Lattiero-caseario, cambiare strategia per uscire dalla crisi
Latte e formaggi reggono
l'impatto con la "spending review" familiare: le vendite restano
stabili. Ma per rilanciare il settore è necessario cambiare l'approccio
dei produttori
Fonte notizia:
Nel giro di un anno il latte spot in Italia ha perso il 29,2% in valore. A livello comunitario, il latte alla stalla ha perso l’8,5%,
mentre negli Stati Uniti le quotazioni sono passate nel giro di 12 mesi
da 33,47 a 44,01 euro/100 kg, con un balzo in avanti del 31,5 per
cento. Accelerazioni e decelarazioni che devono far riflettere, in un mondo
globalizzato come quello del latte, dove la velocità e i rovesciamenti
di fronte sui mercati è piuttosto rapida e non sempre prevedibile.
Spostando l’attenzione sull’Europa e sull’Italia in particolare, la
questione si complica per l’incertezza delle dinamiche post-quote latte. Alcuni Paesi del blocco nord europeo si stanno preparando per incrementare le produzioni.

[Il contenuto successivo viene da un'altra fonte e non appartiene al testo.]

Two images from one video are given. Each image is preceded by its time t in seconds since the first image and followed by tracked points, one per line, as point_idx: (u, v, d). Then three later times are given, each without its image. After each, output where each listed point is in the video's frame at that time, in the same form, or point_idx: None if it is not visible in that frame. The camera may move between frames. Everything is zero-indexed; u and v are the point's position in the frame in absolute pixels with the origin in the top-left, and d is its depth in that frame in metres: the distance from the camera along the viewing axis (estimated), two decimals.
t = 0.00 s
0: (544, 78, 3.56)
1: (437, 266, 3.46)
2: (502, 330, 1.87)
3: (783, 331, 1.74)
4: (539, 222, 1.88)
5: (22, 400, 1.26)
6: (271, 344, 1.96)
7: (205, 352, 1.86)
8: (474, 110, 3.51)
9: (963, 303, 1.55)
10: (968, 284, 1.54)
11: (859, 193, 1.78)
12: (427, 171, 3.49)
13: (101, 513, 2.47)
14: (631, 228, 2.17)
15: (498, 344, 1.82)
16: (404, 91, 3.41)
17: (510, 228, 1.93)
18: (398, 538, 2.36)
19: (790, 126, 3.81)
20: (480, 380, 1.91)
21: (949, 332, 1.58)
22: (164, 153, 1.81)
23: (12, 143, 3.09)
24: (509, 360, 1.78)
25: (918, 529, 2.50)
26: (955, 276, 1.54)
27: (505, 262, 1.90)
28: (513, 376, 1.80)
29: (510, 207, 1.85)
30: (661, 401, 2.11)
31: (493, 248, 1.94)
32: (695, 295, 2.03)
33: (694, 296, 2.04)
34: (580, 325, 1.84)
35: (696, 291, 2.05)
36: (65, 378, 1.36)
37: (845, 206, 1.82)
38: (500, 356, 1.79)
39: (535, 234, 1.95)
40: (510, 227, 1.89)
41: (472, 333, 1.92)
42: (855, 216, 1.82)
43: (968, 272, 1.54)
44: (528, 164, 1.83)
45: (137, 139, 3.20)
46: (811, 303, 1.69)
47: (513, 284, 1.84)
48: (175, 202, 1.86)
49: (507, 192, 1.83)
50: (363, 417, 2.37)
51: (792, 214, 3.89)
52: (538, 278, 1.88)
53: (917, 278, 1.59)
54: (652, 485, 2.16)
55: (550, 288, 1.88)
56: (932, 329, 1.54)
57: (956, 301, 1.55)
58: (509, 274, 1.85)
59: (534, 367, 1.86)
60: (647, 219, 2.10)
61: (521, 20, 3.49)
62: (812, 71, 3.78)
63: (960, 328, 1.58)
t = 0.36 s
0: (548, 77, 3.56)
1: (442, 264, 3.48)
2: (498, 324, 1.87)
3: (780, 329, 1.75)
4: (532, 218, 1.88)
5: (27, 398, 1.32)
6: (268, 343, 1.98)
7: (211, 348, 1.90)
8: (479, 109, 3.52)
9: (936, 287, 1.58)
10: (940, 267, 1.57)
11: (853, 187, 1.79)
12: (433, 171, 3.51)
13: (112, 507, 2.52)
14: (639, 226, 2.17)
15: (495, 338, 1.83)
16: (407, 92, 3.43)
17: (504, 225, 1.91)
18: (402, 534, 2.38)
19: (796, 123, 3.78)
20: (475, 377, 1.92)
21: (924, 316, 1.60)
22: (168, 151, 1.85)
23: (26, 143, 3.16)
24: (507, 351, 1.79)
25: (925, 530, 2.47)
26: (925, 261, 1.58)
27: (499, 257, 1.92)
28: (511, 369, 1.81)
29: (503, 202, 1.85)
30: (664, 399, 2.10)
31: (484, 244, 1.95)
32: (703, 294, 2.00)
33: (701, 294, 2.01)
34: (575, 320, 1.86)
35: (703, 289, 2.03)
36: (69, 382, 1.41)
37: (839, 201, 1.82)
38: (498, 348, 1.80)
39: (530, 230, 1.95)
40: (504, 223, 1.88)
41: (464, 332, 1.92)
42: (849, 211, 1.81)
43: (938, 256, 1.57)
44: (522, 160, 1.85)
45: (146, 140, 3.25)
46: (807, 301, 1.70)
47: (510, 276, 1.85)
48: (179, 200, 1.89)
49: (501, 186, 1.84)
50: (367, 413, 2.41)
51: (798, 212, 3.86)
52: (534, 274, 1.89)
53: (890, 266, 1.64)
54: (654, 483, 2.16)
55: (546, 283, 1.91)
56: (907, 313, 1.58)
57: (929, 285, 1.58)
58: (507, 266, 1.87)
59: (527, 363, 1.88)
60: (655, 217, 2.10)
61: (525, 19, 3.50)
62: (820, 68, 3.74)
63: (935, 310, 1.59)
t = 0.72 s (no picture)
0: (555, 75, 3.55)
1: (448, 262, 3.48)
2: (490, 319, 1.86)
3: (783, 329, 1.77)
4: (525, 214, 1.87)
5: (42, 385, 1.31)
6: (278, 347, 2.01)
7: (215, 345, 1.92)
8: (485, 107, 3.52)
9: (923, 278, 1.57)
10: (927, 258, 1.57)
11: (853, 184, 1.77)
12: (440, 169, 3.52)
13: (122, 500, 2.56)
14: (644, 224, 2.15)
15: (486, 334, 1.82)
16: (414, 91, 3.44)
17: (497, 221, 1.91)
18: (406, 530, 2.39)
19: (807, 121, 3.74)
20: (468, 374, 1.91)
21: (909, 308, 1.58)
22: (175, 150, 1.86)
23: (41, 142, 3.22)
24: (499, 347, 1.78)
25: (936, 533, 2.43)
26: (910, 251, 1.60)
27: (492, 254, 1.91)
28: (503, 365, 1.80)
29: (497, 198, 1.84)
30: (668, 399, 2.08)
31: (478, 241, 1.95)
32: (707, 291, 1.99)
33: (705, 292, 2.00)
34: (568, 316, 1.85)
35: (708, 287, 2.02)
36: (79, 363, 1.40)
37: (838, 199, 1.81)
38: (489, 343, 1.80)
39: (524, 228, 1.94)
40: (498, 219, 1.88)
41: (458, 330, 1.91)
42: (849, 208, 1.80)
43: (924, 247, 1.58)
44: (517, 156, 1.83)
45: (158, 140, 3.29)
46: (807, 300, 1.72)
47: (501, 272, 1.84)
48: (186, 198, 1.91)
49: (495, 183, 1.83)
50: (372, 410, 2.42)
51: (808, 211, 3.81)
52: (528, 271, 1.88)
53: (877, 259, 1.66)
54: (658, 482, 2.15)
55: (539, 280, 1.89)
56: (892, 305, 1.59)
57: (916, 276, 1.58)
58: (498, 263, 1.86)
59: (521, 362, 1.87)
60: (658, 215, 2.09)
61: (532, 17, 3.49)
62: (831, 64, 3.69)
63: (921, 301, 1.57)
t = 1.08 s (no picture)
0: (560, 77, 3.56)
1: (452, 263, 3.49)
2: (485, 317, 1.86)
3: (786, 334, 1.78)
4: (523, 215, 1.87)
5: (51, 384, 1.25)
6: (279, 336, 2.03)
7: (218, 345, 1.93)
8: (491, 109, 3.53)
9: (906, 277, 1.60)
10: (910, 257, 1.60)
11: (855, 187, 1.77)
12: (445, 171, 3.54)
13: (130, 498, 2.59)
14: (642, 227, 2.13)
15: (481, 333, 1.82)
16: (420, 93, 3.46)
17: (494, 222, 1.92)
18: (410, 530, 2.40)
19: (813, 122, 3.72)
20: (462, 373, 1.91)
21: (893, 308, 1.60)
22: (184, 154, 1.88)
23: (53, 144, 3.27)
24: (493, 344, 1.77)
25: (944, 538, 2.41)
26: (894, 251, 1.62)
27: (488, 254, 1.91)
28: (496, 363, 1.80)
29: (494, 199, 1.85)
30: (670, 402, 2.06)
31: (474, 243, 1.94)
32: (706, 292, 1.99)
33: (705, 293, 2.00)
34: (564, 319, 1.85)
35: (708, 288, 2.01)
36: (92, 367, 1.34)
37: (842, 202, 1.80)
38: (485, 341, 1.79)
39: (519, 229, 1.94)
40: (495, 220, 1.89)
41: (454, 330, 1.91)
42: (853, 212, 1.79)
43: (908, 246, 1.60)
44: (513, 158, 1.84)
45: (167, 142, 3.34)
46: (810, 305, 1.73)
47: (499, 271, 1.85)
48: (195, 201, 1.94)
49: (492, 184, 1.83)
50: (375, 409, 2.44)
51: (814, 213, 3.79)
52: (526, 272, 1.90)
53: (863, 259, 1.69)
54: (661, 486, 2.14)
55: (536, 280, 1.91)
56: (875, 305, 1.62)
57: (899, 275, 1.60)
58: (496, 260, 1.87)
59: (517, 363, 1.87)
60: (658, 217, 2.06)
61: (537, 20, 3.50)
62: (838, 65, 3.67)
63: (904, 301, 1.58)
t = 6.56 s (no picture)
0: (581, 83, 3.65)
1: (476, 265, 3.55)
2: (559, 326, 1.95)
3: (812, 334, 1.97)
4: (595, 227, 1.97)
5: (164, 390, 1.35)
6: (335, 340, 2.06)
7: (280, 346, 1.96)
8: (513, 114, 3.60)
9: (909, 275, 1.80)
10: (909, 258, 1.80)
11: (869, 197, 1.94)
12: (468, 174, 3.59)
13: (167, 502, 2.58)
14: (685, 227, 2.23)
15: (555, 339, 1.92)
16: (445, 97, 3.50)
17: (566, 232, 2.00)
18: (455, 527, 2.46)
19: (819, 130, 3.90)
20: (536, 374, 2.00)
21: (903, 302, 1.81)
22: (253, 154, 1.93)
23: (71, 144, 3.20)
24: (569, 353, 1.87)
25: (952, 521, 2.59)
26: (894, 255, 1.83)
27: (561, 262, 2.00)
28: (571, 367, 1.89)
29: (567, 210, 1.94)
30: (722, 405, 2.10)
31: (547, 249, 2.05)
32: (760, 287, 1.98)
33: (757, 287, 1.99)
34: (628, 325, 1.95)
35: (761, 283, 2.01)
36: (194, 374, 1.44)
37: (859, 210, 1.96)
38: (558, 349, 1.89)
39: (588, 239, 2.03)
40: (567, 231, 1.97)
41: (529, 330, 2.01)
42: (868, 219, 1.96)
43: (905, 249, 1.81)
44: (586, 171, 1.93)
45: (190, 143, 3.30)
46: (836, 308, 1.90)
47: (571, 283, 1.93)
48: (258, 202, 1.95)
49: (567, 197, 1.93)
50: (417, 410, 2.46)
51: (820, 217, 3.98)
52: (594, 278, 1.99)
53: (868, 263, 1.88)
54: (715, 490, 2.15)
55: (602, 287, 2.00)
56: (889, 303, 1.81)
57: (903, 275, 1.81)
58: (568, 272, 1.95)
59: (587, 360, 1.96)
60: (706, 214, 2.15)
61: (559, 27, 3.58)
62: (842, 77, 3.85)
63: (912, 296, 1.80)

Intanto, da un’indagine di Assolatte su dati Nielsen, emerge che il mercato italiano dei latticini e dei formaggi freschi
regge l’impatto della “spending review” attuata dalle famiglie
italiane. Nell’ultimo anno, infatti, le vendite di formaggi
confezionati, realizzate nella distribuzione moderna italiana sono sostanzialmente stabili (-0,3% a volume e +0,2% a valore), seppure con una disomogeneità territoriale.
Il Sud evidenzia un trend controcorrente rispetto alla
flessione degli acquisti alimentari. I consumatori del Mezzogiorno,
infatti, hanno comprato il 2,5% in più di formaggi e latticini freschi e
l’1,2% in più di formaggi spalmabili, aumentando la spesa
rispettivamente del 2,7% e dell’1,4 per cento.

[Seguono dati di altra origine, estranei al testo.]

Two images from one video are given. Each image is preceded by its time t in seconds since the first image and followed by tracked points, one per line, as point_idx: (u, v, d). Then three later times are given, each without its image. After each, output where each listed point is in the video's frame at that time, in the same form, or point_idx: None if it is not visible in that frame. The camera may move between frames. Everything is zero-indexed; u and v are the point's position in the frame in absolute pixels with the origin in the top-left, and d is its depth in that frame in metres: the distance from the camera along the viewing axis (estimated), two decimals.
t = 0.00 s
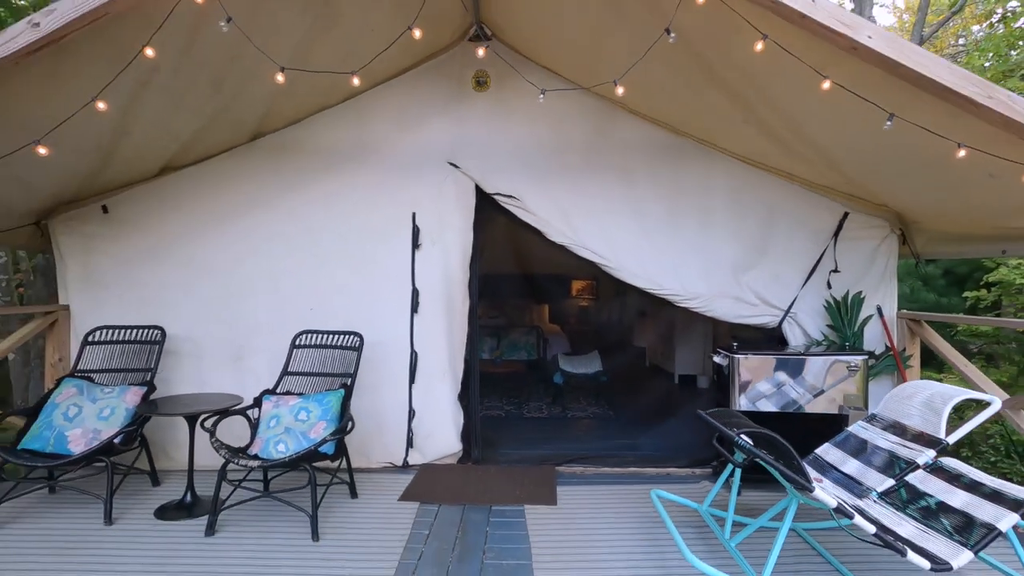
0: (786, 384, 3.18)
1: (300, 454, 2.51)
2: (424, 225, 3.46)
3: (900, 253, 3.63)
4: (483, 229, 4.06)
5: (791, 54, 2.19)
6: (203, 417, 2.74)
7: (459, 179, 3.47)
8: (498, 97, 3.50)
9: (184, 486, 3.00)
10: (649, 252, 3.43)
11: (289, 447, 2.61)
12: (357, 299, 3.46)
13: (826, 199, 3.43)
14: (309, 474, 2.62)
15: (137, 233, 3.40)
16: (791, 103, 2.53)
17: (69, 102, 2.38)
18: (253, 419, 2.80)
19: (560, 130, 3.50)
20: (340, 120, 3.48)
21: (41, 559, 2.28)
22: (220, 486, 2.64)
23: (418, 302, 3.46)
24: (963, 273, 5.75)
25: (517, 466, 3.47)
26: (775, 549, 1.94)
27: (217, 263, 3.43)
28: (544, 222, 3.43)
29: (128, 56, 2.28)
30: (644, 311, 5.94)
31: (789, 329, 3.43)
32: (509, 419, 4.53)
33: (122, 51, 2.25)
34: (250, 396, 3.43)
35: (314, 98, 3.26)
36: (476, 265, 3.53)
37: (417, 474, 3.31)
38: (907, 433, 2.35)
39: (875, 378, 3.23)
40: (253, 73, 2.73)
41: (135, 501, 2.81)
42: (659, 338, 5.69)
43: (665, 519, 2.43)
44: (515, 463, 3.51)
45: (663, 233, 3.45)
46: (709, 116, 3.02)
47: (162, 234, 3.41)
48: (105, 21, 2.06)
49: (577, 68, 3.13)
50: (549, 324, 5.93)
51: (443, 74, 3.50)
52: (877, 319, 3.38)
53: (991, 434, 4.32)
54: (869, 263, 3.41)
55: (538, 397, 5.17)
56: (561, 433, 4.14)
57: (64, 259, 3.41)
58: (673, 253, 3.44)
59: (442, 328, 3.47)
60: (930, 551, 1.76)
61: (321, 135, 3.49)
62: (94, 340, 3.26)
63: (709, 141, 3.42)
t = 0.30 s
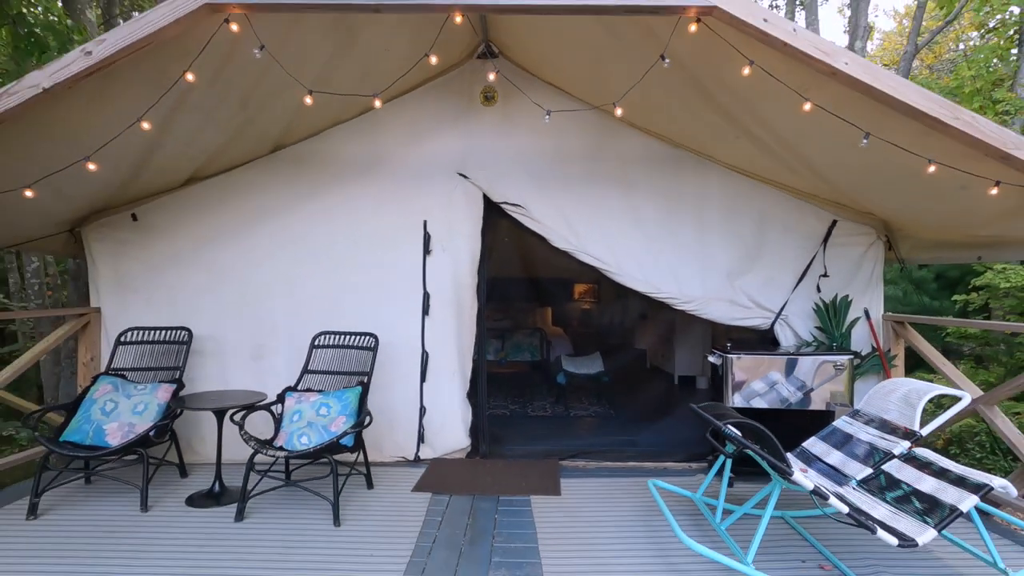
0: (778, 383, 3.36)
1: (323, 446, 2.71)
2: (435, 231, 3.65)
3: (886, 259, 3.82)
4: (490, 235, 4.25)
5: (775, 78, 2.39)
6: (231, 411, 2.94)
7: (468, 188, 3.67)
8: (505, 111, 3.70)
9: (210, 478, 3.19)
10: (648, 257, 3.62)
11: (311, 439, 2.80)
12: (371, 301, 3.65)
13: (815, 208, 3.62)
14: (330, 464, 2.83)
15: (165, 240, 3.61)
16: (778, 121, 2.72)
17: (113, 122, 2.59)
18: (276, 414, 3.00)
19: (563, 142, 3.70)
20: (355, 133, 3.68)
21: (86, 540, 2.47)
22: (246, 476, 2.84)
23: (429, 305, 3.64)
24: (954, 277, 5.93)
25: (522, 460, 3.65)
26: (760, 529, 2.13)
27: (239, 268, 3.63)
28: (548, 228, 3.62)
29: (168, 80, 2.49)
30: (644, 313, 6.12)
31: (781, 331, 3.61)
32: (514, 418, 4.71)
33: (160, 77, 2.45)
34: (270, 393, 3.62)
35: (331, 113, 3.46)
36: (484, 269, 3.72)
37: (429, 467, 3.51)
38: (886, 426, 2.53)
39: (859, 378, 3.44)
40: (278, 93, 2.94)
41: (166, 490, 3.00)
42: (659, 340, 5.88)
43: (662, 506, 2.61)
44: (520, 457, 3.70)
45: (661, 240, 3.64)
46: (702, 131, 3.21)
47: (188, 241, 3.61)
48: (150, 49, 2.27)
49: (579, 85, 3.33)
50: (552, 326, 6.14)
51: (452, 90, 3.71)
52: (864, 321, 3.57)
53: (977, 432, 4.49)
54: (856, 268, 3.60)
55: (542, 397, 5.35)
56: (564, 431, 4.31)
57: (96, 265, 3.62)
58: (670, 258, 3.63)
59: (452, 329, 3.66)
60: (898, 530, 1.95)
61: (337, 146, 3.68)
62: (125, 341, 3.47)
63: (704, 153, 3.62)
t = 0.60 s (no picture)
0: (770, 379, 3.55)
1: (341, 435, 2.92)
2: (443, 234, 3.86)
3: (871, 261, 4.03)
4: (495, 238, 4.46)
5: (759, 95, 2.59)
6: (254, 403, 3.16)
7: (474, 194, 3.88)
8: (509, 122, 3.92)
9: (233, 467, 3.40)
10: (645, 260, 3.83)
11: (330, 429, 3.01)
12: (384, 302, 3.86)
13: (803, 213, 3.82)
14: (348, 453, 3.05)
15: (188, 244, 3.83)
16: (763, 134, 2.92)
17: (151, 136, 2.81)
18: (296, 407, 3.21)
19: (564, 150, 3.91)
20: (367, 143, 3.90)
21: (125, 519, 2.68)
22: (268, 462, 3.06)
23: (437, 305, 3.85)
24: (944, 280, 6.11)
25: (526, 452, 3.85)
26: (743, 507, 2.33)
27: (259, 270, 3.84)
28: (550, 233, 3.83)
29: (201, 98, 2.71)
30: (644, 314, 6.32)
31: (771, 329, 3.81)
32: (518, 414, 4.89)
33: (193, 96, 2.67)
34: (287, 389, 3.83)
35: (345, 124, 3.68)
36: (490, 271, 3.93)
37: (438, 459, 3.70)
38: (864, 416, 2.73)
39: (845, 374, 3.65)
40: (298, 107, 3.15)
41: (193, 478, 3.20)
42: (657, 340, 6.07)
43: (656, 490, 2.81)
44: (524, 450, 3.89)
45: (657, 243, 3.85)
46: (695, 141, 3.41)
47: (210, 244, 3.83)
48: (187, 70, 2.49)
49: (579, 98, 3.54)
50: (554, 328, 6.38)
51: (459, 102, 3.92)
52: (850, 321, 3.77)
53: (963, 427, 4.66)
54: (842, 269, 3.80)
55: (545, 395, 5.54)
56: (566, 426, 4.50)
57: (124, 267, 3.84)
58: (666, 261, 3.83)
59: (459, 328, 3.86)
60: (869, 507, 2.17)
61: (350, 155, 3.89)
62: (152, 339, 3.69)
63: (698, 161, 3.82)
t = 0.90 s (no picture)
0: (762, 376, 3.74)
1: (357, 426, 3.12)
2: (451, 239, 4.07)
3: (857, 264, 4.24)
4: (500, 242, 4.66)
5: (745, 111, 2.80)
6: (274, 398, 3.37)
7: (480, 201, 4.08)
8: (513, 132, 4.13)
9: (254, 458, 3.61)
10: (642, 263, 4.03)
11: (346, 422, 3.22)
12: (394, 303, 4.07)
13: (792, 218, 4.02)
14: (362, 444, 3.27)
15: (209, 248, 4.04)
16: (750, 146, 3.13)
17: (181, 149, 3.02)
18: (314, 400, 3.41)
19: (565, 159, 4.12)
20: (379, 152, 4.11)
21: (157, 504, 2.89)
22: (287, 452, 3.28)
23: (445, 306, 4.05)
24: (935, 281, 6.29)
25: (529, 446, 4.05)
26: (729, 493, 2.53)
27: (276, 273, 4.05)
28: (552, 237, 4.03)
29: (226, 114, 2.92)
30: (643, 315, 6.50)
31: (762, 329, 4.02)
32: (520, 411, 5.09)
33: (220, 112, 2.88)
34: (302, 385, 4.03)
35: (358, 135, 3.89)
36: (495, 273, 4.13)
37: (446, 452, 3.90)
38: (845, 409, 2.92)
39: (832, 371, 3.85)
40: (315, 121, 3.36)
41: (217, 468, 3.41)
42: (656, 340, 6.26)
43: (651, 478, 3.00)
44: (527, 444, 4.09)
45: (654, 247, 4.05)
46: (688, 151, 3.61)
47: (230, 248, 4.04)
48: (215, 89, 2.70)
49: (580, 110, 3.74)
50: (555, 329, 6.60)
51: (465, 114, 4.14)
52: (836, 321, 3.99)
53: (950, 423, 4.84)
54: (829, 272, 4.01)
55: (547, 393, 5.73)
56: (567, 422, 4.68)
57: (148, 271, 4.05)
58: (663, 263, 4.04)
59: (466, 327, 4.06)
60: (844, 490, 2.38)
61: (362, 164, 4.10)
62: (177, 338, 3.90)
63: (692, 170, 4.03)
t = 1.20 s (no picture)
0: (757, 373, 3.87)
1: (371, 420, 3.30)
2: (458, 241, 4.24)
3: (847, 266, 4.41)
4: (504, 244, 4.83)
5: (736, 122, 2.98)
6: (291, 393, 3.55)
7: (485, 206, 4.26)
8: (517, 139, 4.31)
9: (271, 451, 3.79)
10: (641, 265, 4.21)
11: (360, 415, 3.40)
12: (404, 303, 4.25)
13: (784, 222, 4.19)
14: (375, 437, 3.45)
15: (227, 251, 4.22)
16: (742, 154, 3.30)
17: (204, 158, 3.20)
18: (328, 393, 3.60)
19: (567, 165, 4.30)
20: (388, 159, 4.29)
21: (184, 491, 3.08)
22: (305, 445, 3.46)
23: (453, 305, 4.23)
24: (927, 282, 6.45)
25: (533, 440, 4.23)
26: (722, 480, 2.70)
27: (290, 275, 4.23)
28: (554, 240, 4.21)
29: (248, 125, 3.10)
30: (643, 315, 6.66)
31: (757, 328, 4.19)
32: (524, 408, 5.26)
33: (243, 124, 3.06)
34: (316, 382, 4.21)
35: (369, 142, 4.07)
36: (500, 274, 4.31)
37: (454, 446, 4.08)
38: (832, 402, 3.09)
39: (823, 367, 4.03)
40: (330, 130, 3.54)
41: (237, 461, 3.59)
42: (655, 339, 6.42)
43: (650, 468, 3.17)
44: (531, 438, 4.26)
45: (652, 250, 4.22)
46: (684, 159, 3.79)
47: (247, 251, 4.22)
48: (240, 103, 2.88)
49: (582, 119, 3.92)
50: (558, 329, 6.86)
51: (471, 122, 4.32)
52: (827, 320, 4.17)
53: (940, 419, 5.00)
54: (821, 273, 4.18)
55: (550, 390, 5.90)
56: (568, 418, 4.85)
57: (169, 273, 4.24)
58: (662, 265, 4.21)
59: (472, 327, 4.24)
60: (828, 475, 2.56)
61: (373, 170, 4.28)
62: (197, 337, 4.09)
63: (689, 175, 4.20)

Latticini e formaggi freschi registrano una performance positiva, in particolare, in due tipologie specifiche: il mascarpone (+5,5% a volume) e la mozzarella
(+3,5% in quantità), con quest’ultima che incontra un forte gradimento
anche al Nord, visto che il 33% dei consumi si concentra tra Piemonte,
Valle d’Aosta, Lombardia e Liguria.
E il distretto del Nord-Ovest assorbe quasi il 39% di
tutta la ricotta venduta in Italia (+2,3% a volume), mentre il 23,4% di
tutti gli acquisti di ricotta realizzati nella distribuzione moderna
italiana afferisce al Centro (+0,5% a volume).
Il Nord Est invece sembra preferire i formaggi cremosi,
con crescenza, stracchino, formaggi freschi e spalmabili fra le
categorie con il miglior trend di vendita: +1,4% la crescita per
crescenza e stracchini, +3,3% l’incremento dei freschi e +3,6% per i
freschi spalmabili. Questi i numeri registrati fra Emilia-Romagna,
Veneto, Friuli Venezia Giulia e Trentino-Alto Adige.
Elementi che portano AgroNotizie a una considerazione sul sistema
Italia. Perché si rende necessario, fra incertezza del prezzo del latte
(con il negoziato fra le parti interrotto e l’appello dell’assessore
all’Agricoltura della Lombardia, Gianni Fava, al ministro Martina finora
rimasto inascoltato), la concorrenza europea, il crollo dei mercati
delle principali Dop a pasta dura, cambiare forse strategia.
Serve un approccio diverso da parte dei produttori,
perché forse un eccesso di produzione non conviene. Il rischio è che il
prezzo della materia prima scenda ulteriormente e questo preoccupa anche
l’industria di trasformazione, perché il rischio è che le stalle
chiudano.
Diventa necessario promuovere il made in Italy nel suo complesso,
esattamente come stanno facendo i francesi con il loro agroalimentare.
Sia le produzioni Dop che, allo stesso tempo, i formaggi a pasta molle, i
semi-stagionati, senza escludere nessuno. Il latte italiano, di
qualità, è la chiave per grandi ed eccellenti formaggi, ma quello che
serve, per non appesantire il mercato, è che gli allevatori rimangano informati sui flussi produttivi, direttamente o tramite le op, come si deduce da Clal.
Il rischio è quello di subire un deprezzamento pesante,
con riflessi ribassisti anche sulle filiere a denominazione d’origine,
sulle quali converge oltre il 50% del latte italiano. E non si può
comunicare una eccellenza a poco più di 6 euro al chilogrammo.